INTRODUCTION: Despite plasma levels of certain HIV drugs decreasing in the third trimester of pregnancy there is no definitive evidence that therapeutic drug monitoring (TDM) improves HIV control and prevents mother-to-child transmission (MTCT). Indeed "one-off" TDM measurements are thought to poorly correlate with overall drug exposure [1]. We aim to describe baseline demographic and clinical characteristics of pregnant women with HIV, and to compare their HIV control, management during pregnancy and neonatal outcomes with respect to whether TDM was performed. MATERIALS AND METHODS: Retrospective cross-sectional case note analysis was performed on pregnant women with HIV who attended North Manchester General Hospital and Manchester Royal Infirmary from 1st January 2008 to 28th May 2013. RESULTS: A total of 171 pregnancies were included; 39% (n=66) had TDM. The majority of patients were of African origin (85%) and age range was 16-42 years (median 32 years).
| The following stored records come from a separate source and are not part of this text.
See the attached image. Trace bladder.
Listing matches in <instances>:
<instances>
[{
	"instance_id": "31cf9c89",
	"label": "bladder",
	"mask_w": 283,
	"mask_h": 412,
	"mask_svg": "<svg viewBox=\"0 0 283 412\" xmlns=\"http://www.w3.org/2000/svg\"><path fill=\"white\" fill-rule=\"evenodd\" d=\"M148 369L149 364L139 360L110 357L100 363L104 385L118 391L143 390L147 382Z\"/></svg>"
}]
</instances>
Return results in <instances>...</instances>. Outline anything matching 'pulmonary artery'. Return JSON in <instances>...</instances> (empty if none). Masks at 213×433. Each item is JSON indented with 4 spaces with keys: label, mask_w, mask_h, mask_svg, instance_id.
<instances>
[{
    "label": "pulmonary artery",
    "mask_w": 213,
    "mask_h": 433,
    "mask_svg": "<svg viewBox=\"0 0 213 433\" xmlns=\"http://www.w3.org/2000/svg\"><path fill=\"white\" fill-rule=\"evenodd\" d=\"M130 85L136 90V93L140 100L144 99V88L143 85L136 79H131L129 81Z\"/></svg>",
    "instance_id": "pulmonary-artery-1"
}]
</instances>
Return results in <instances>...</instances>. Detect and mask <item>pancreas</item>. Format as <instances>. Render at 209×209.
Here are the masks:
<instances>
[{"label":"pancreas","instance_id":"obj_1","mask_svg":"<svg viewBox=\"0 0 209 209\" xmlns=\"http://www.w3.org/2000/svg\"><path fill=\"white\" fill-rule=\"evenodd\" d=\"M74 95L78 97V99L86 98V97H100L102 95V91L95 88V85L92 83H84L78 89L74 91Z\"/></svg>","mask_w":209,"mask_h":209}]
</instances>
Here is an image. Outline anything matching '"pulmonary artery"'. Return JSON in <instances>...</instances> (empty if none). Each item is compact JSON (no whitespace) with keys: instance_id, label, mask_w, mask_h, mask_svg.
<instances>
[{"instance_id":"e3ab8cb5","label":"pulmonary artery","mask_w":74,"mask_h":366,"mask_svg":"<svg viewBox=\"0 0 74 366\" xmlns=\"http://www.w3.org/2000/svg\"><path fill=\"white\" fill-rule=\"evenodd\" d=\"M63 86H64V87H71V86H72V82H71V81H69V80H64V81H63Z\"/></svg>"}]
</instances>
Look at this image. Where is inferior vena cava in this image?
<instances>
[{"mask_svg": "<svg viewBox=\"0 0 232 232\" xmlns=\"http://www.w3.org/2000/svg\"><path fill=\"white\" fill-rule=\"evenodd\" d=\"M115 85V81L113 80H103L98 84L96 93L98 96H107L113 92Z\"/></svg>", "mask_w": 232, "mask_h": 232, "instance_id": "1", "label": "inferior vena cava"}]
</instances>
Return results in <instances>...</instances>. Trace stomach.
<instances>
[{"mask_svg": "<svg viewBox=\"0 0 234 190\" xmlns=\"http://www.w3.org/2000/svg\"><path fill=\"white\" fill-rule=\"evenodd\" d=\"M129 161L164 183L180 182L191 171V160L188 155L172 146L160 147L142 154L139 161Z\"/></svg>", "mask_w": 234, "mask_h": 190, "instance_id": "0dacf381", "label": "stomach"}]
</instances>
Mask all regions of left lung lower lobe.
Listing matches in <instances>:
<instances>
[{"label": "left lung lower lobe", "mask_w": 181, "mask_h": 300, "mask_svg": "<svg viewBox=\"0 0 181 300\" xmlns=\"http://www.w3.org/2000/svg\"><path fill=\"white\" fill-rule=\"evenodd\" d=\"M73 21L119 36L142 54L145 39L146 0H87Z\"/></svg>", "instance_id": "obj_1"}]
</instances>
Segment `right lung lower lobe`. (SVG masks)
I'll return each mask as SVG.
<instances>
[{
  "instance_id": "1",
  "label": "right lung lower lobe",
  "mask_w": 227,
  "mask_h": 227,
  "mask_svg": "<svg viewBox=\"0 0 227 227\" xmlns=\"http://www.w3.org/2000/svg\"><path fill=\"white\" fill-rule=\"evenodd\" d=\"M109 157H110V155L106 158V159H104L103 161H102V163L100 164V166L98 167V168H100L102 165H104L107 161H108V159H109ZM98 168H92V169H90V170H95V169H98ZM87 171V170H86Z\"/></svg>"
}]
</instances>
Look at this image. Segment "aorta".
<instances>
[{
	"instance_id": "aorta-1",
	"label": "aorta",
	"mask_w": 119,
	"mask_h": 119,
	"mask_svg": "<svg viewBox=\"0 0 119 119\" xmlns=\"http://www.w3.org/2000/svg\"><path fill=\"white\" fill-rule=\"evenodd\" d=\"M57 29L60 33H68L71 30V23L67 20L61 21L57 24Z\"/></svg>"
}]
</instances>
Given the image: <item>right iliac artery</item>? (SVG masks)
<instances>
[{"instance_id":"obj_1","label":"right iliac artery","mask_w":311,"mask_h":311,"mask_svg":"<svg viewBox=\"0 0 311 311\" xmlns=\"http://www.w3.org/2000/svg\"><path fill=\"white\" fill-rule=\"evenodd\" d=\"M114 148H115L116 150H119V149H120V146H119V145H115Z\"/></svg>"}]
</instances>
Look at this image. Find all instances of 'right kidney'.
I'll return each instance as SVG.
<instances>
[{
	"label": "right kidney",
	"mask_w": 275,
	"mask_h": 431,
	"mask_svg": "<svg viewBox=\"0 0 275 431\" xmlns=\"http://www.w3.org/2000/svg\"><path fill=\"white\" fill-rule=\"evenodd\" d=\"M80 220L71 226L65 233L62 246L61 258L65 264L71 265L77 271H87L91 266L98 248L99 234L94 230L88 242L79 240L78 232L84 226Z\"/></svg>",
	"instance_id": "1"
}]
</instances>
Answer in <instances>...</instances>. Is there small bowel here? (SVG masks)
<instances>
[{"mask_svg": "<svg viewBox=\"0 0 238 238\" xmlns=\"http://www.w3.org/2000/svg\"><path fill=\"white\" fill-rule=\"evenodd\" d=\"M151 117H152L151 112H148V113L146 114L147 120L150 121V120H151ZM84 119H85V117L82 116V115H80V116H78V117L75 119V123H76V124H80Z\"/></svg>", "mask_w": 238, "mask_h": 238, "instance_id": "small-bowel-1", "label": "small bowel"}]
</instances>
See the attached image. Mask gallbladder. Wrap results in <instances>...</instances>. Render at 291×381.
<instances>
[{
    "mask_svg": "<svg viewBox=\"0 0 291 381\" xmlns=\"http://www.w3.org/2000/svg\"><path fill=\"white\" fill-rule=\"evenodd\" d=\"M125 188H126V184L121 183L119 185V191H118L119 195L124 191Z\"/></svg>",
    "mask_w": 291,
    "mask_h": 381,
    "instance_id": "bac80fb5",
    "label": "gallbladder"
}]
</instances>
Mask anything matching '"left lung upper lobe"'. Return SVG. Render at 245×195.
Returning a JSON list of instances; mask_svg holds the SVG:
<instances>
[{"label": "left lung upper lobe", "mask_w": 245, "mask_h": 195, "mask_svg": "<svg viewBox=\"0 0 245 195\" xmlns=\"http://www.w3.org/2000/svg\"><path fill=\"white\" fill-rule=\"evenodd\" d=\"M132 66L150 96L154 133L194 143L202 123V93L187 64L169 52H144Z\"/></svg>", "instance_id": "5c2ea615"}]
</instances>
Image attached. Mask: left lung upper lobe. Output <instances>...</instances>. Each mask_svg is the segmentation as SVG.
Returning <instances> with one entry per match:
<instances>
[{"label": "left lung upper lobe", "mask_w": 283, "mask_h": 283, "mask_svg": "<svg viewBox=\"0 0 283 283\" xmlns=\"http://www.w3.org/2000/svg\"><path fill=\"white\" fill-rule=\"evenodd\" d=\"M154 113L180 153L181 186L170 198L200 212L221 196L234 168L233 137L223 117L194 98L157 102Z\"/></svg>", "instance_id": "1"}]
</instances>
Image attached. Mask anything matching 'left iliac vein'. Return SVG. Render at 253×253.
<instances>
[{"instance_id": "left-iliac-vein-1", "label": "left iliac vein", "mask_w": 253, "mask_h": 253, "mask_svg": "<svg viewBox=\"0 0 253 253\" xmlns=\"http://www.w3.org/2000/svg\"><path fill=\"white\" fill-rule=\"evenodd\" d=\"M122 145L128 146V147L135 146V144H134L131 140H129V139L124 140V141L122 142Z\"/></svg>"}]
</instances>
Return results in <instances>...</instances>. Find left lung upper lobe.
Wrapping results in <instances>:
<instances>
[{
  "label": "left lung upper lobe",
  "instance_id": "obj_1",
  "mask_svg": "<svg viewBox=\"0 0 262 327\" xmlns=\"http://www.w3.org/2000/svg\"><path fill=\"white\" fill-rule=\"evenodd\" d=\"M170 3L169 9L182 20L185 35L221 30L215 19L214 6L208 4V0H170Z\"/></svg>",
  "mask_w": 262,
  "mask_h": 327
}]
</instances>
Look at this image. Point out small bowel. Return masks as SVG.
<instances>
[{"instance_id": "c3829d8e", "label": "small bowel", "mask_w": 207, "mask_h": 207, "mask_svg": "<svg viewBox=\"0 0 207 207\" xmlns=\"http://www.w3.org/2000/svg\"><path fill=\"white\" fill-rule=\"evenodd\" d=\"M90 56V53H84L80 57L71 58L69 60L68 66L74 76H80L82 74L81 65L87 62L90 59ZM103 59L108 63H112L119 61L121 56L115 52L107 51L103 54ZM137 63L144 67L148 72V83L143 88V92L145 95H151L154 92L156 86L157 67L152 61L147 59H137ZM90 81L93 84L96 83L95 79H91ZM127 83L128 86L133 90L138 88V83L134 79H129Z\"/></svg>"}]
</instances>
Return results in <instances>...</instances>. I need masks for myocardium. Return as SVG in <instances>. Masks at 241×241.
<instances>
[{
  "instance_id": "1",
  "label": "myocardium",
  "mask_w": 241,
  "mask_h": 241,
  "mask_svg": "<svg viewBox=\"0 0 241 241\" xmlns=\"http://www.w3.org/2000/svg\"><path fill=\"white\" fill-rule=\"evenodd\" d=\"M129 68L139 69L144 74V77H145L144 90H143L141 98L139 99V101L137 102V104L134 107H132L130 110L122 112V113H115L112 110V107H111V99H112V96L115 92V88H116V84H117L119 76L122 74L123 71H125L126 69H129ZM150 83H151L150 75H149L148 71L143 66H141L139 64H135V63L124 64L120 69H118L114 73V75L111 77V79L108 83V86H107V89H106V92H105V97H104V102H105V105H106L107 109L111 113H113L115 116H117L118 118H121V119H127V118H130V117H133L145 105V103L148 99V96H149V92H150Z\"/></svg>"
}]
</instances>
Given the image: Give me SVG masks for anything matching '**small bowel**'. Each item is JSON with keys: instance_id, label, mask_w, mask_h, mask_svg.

TDM was found to be associated with a history of poor adherence to therapy (TDM 23%, vs no TDM 10%, p=0.017), although baseline viral load (VL) and CD4 counts were comparable between TDM and non-TDM groups (p=0.4756 and 0.9492, respectively). TDM was also associated with protease inhibitors (PI) (TDM 94% vs no TDM 77%, p= 0.004). Within the PI group, TDM was more strongly associated with atazanavir use than other PI's (55%, p=0.023). TDM was not associated with any other demographic variable or with either of the two hospital sites (p=0.427). TDM was associated with medication alterations during pregnancy (TDM 67% vs no TDM 13%, p=0.052), but was not associated with any difference in outcomes with similar proportions of newly detectable VL during pregnancy (TDM 12% vs no TDM 7%, p=0.220) and VL detectable at birth (TDM 14% vs no TDM 9%, p= 0.293). There were no instances of MTCT. CONCLUSIONS: TDM was associated with PI use and a history of poor adherence at baseline. TDM was not associated with improved HIV control during pregnancy and there was no MTCT. TDM was not shown to have any additional benefit in pregnancy and its routine use is not recommended to improve HIV control or reduce MTCT.